→ **Problem details**
Swap "Cookie Policy" for "Cookie Notice" and write out everything from the start of the records down to the line containing "Arvostele tuote", leaving all else unchanged.

[Start of Attachment]

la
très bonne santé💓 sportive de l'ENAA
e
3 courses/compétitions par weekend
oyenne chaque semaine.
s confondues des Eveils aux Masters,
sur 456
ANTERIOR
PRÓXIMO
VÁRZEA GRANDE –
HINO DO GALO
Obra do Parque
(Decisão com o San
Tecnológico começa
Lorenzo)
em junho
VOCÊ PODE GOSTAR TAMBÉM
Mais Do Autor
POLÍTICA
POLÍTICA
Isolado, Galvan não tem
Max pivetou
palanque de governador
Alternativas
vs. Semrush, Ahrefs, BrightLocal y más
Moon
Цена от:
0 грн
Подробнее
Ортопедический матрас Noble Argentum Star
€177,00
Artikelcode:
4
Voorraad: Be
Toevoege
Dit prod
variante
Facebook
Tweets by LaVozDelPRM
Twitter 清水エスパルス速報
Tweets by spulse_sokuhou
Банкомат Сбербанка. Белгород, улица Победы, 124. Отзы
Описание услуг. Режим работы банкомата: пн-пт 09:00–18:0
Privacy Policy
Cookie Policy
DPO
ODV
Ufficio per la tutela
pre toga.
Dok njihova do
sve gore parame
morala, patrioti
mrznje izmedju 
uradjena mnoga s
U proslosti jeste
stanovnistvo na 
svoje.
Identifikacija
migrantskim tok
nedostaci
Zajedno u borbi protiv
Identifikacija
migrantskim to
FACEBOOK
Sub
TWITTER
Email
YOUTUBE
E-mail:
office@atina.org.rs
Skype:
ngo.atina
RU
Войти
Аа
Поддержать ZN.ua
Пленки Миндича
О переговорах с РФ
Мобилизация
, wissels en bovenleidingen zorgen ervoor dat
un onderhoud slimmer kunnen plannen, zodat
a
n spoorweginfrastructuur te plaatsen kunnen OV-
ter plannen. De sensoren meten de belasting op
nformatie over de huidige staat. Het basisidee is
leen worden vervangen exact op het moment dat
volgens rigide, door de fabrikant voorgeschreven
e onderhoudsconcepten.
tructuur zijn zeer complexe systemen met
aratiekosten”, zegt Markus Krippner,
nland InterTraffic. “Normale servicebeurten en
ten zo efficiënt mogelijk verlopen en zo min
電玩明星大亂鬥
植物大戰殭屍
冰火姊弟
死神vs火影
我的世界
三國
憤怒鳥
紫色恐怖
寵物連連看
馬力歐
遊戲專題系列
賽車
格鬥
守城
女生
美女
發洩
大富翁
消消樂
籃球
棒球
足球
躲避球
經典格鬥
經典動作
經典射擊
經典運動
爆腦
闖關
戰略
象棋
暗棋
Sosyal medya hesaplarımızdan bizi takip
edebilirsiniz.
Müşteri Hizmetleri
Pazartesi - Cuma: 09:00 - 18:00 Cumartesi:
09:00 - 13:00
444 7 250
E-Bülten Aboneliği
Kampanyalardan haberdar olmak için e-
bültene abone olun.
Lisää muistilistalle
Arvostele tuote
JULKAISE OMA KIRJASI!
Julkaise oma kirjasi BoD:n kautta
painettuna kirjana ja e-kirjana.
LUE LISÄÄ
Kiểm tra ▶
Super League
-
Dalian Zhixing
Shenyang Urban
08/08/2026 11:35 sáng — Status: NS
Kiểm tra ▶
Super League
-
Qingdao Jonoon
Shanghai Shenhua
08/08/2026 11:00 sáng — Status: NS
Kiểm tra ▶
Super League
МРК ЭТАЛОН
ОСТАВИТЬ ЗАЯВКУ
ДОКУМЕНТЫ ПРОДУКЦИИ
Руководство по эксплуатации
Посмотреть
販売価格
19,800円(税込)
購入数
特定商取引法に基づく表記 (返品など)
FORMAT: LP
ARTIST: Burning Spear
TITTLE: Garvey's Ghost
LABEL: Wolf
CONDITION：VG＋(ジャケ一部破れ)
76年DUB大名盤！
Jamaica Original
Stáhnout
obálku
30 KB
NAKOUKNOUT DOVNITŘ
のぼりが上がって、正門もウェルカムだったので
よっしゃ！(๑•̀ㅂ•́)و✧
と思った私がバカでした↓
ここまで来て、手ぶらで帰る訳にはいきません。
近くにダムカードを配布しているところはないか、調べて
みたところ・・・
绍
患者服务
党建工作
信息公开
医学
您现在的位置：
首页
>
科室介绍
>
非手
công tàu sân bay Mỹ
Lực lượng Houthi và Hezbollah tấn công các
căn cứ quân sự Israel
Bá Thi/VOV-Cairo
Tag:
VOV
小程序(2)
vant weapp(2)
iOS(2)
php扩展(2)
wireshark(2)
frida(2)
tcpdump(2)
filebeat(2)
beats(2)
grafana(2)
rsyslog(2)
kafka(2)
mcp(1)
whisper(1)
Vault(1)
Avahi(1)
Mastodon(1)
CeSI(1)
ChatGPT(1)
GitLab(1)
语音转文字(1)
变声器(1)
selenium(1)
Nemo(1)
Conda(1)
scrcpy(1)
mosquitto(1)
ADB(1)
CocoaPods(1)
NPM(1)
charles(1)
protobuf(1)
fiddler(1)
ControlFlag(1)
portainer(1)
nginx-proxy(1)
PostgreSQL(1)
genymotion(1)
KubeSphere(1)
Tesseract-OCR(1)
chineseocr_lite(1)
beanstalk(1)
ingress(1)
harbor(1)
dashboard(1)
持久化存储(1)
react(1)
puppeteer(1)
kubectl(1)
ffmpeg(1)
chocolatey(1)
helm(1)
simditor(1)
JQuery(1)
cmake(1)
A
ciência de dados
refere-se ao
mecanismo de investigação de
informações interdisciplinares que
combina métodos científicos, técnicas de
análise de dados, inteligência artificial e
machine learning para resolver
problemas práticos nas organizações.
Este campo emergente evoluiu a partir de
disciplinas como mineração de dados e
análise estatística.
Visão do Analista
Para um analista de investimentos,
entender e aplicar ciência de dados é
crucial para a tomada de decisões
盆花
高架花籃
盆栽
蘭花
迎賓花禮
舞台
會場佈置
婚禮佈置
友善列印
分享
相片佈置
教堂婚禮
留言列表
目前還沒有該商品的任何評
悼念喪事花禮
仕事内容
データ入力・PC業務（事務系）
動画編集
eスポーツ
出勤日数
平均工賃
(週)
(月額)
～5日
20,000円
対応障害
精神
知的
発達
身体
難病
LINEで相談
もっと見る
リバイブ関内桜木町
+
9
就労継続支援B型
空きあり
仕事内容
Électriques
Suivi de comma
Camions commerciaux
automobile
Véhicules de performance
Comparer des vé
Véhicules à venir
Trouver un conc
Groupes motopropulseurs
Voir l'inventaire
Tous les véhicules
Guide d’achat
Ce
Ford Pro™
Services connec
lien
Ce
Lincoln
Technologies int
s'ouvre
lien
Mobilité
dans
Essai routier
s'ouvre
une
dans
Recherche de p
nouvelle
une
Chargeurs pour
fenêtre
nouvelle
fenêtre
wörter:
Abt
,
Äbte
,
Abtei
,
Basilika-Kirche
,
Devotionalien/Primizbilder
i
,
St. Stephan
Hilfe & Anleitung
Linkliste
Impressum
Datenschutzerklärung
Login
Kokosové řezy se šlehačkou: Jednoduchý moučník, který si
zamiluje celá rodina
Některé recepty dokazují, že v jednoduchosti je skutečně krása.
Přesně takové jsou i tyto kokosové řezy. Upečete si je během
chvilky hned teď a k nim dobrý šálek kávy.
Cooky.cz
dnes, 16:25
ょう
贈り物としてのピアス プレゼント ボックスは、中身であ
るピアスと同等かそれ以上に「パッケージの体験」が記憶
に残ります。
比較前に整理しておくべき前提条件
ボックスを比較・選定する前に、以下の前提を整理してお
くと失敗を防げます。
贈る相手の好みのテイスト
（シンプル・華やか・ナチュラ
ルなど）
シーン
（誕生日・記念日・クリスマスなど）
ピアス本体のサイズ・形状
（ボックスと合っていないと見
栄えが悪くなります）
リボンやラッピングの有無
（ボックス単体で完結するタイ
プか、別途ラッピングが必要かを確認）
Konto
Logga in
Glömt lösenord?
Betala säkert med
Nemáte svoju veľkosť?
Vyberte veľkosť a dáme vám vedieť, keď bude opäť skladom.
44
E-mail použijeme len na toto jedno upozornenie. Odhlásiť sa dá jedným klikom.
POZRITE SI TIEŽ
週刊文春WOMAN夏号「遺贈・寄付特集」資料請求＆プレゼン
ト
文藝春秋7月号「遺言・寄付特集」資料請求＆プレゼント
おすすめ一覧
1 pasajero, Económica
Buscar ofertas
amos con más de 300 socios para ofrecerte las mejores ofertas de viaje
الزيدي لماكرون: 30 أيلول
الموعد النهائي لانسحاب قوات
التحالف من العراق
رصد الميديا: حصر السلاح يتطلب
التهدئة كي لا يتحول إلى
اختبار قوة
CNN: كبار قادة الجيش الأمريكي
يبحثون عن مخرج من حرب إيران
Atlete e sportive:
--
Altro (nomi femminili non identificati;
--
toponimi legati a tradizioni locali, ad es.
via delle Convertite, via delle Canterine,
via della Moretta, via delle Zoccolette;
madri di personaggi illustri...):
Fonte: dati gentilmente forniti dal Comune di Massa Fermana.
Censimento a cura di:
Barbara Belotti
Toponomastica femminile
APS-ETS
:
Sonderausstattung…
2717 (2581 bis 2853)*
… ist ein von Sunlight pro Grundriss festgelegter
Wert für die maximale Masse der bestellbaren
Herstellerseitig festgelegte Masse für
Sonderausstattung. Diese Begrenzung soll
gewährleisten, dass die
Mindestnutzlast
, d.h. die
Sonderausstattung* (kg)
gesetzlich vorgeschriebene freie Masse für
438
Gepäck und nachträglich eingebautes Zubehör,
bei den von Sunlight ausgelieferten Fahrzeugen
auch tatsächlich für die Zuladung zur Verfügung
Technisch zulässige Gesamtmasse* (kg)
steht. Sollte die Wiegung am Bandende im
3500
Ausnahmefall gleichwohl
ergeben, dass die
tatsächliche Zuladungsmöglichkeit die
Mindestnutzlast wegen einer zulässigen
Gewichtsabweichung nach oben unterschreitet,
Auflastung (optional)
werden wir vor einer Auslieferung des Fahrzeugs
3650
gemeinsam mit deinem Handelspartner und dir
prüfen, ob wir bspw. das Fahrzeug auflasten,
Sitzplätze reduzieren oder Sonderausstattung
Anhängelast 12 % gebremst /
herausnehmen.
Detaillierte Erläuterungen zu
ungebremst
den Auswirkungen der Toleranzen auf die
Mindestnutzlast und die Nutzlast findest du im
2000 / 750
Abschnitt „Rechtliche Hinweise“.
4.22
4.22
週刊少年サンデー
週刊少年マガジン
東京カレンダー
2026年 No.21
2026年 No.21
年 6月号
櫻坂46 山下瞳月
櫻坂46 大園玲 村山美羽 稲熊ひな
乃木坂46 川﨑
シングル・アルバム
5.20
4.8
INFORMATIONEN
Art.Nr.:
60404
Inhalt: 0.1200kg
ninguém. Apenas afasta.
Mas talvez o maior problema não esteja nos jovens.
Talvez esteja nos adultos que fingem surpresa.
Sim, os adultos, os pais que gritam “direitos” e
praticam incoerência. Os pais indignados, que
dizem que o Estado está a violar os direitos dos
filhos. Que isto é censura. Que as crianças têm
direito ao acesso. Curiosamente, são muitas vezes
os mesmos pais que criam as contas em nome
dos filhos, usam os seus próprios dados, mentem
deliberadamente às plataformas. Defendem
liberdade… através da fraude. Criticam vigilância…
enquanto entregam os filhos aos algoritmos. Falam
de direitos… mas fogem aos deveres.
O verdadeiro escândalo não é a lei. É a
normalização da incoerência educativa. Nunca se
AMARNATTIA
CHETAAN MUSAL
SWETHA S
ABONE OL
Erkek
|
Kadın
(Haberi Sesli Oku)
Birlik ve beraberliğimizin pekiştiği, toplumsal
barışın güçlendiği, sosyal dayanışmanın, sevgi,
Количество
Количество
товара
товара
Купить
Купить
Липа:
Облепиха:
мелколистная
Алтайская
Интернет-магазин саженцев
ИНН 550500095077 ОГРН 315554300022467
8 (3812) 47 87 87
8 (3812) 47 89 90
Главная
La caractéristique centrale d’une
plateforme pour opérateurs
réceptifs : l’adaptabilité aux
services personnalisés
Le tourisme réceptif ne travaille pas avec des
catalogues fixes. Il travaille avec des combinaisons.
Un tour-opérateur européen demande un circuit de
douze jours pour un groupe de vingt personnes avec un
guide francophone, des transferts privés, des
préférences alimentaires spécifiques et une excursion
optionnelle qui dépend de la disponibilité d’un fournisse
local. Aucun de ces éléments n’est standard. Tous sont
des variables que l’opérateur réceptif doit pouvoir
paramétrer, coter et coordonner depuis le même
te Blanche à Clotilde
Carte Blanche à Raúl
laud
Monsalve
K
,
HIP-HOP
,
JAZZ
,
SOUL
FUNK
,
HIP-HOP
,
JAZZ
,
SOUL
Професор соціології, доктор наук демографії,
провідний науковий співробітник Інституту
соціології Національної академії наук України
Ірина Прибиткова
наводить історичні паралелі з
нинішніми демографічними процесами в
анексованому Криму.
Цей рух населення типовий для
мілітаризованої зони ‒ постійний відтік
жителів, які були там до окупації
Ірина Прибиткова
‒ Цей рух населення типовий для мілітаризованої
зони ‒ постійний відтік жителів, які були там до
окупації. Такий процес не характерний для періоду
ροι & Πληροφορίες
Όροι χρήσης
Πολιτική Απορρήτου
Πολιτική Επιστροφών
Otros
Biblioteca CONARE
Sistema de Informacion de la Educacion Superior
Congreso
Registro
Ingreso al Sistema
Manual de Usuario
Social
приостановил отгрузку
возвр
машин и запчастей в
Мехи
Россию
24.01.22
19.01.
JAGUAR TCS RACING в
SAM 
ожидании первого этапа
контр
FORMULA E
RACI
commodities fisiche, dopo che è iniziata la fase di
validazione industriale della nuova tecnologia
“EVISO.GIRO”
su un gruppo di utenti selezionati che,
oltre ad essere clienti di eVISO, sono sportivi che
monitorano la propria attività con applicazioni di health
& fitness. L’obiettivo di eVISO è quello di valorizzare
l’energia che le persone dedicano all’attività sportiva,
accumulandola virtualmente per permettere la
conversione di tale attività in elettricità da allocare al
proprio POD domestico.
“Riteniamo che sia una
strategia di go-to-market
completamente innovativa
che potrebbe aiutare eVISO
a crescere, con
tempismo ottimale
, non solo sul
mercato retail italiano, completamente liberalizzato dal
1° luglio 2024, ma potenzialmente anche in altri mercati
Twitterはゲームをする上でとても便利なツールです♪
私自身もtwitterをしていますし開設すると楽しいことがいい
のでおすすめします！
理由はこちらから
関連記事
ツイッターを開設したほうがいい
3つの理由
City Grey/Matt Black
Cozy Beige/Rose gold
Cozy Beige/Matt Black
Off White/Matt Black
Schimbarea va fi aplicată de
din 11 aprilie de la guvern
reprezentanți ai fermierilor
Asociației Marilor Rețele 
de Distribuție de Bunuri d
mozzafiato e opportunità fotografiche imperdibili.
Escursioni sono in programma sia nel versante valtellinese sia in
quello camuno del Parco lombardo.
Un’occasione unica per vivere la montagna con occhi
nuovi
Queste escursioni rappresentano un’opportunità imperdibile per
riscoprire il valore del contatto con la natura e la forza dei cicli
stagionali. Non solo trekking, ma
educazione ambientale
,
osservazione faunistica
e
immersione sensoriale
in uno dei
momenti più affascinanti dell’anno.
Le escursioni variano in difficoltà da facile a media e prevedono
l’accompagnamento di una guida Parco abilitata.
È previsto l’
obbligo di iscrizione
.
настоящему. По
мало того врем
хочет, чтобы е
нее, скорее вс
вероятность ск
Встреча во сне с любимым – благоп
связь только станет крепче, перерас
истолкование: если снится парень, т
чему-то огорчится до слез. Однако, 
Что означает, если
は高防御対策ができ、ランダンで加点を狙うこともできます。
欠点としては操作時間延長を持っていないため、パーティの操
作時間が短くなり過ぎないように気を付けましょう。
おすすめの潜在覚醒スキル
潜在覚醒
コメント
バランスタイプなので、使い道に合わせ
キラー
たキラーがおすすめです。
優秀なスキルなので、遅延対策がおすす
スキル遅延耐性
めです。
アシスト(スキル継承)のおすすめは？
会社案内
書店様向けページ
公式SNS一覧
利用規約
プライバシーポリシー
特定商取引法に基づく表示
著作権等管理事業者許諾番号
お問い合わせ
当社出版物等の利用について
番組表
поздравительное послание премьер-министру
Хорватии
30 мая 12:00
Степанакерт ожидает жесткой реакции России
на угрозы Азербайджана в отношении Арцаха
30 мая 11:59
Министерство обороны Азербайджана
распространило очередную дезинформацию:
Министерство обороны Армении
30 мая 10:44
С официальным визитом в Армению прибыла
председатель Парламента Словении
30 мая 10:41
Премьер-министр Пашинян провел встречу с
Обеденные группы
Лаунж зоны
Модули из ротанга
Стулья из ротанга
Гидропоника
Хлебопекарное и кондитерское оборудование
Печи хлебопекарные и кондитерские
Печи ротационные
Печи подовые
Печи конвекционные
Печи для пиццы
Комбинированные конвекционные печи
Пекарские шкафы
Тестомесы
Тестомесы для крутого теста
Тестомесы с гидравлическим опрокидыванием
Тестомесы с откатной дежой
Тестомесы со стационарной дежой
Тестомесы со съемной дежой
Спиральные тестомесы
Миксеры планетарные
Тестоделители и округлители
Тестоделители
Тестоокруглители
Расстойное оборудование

[End of Attachment]

→ **Reply**
la
très bonne santé💓 sportive de l'ENAA
e
3 courses/compétitions par weekend
oyenne chaque semaine.
s confondues des Eveils aux Masters,
sur 456
ANTERIOR
PRÓXIMO
VÁRZEA GRANDE –
HINO DO GALO
Obra do Parque
(Decisão com o San
Tecnológico começa
Lorenzo)
em junho
VOCÊ PODE GOSTAR TAMBÉM
Mais Do Autor
POLÍTICA
POLÍTICA
Isolado, Galvan não tem
Max pivetou
palanque de governador
Alternativas
vs. Semrush, Ahrefs, BrightLocal y más
Moon
Цена от:
0 грн
Подробнее
Ортопедический матрас Noble Argentum Star
€177,00
Artikelcode:
4
Voorraad: Be
Toevoege
Dit prod
variante
Facebook
Tweets by LaVozDelPRM
Twitter 清水エスパルス速報
Tweets by spulse_sokuhou
Банкомат Сбербанка. Белгород, улица Победы, 124. Отзы
Описание услуг. Режим работы банкомата: пн-пт 09:00–18:0
Privacy Policy
Cookie Notice
DPO
ODV
Ufficio per la tutela
pre toga.
Dok njihova do
sve gore parame
morala, patrioti
mrznje izmedju 
uradjena mnoga s
U proslosti jeste
stanovnistvo na 
svoje.
Identifikacija
migrantskim tok
nedostaci
Zajedno u borbi protiv
Identifikacija
migrantskim to
FACEBOOK
Sub
TWITTER
Email
YOUTUBE
E-mail:
office@atina.org.rs
Skype:
ngo.atina
RU
Войти
Аа
Поддержать ZN.ua
Пленки Миндича
О переговорах с РФ
Мобилизация
, wissels en bovenleidingen zorgen ervoor dat
un onderhoud slimmer kunnen plannen, zodat
a
n spoorweginfrastructuur te plaatsen kunnen OV-
ter plannen. De sensoren meten de belasting op
nformatie over de huidige staat. Het basisidee is
leen worden vervangen exact op het moment dat
volgens rigide, door de fabrikant voorgeschreven
e onderhoudsconcepten.
tructuur zijn zeer complexe systemen met
aratiekosten”, zegt Markus Krippner,
nland InterTraffic. “Normale servicebeurten en
ten zo efficiënt mogelijk verlopen en zo min
電玩明星大亂鬥
植物大戰殭屍
冰火姊弟
死神vs火影
我的世界
三國
憤怒鳥
紫色恐怖
寵物連連看
馬力歐
遊戲專題系列
賽車
格鬥
守城
女生
美女
發洩
大富翁
消消樂
籃球
棒球
足球
躲避球
經典格鬥
經典動作
經典射擊
經典運動
爆腦
闖關
戰略
象棋
暗棋
Sosyal medya hesaplarımızdan bizi takip
edebilirsiniz.
Müşteri Hizmetleri
Pazartesi - Cuma: 09:00 - 18:00 Cumartesi:
09:00 - 13:00
444 7 250
E-Bülten Aboneliği
Kampanyalardan haberdar olmak için e-
bültene abone olun.
Lisää muistilistalle
Arvostele tuote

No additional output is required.